Dataset excerpts:
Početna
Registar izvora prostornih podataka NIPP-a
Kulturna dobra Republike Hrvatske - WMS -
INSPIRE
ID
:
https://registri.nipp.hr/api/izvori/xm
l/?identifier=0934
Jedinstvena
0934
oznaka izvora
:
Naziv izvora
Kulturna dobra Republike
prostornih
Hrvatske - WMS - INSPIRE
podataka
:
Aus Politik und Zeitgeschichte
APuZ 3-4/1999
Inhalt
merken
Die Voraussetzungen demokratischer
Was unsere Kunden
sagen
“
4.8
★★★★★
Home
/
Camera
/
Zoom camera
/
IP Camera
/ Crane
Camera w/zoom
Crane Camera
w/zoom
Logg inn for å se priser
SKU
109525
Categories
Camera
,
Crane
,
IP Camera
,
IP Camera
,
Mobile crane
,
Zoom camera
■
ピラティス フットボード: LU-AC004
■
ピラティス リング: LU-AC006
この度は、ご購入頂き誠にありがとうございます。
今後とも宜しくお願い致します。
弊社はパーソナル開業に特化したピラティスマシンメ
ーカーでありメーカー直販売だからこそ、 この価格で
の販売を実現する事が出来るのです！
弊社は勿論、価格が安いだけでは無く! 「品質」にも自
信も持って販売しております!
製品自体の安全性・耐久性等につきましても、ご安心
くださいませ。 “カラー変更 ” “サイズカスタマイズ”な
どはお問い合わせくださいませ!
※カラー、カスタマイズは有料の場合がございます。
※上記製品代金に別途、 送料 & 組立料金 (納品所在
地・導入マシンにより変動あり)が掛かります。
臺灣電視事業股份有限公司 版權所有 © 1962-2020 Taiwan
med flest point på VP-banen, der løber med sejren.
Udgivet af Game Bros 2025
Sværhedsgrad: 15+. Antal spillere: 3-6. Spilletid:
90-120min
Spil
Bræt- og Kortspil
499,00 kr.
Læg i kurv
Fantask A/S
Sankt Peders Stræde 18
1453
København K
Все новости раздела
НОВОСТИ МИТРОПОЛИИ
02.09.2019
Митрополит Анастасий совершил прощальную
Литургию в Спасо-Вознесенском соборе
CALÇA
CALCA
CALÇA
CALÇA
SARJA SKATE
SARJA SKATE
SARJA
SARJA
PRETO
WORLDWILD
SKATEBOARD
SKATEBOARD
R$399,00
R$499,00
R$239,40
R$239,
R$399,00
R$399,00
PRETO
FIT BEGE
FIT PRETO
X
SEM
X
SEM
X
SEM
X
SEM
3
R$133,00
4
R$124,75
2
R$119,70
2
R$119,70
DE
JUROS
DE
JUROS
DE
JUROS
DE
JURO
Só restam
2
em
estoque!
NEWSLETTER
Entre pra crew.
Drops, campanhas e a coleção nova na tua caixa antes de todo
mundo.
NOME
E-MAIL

→ **WHAT NEEDS TO BE DONE**
Return every line above where "prostornih" appears.

→ **TASK RESULT**
Registar izvora prostornih podataka NIPP-a
prostornih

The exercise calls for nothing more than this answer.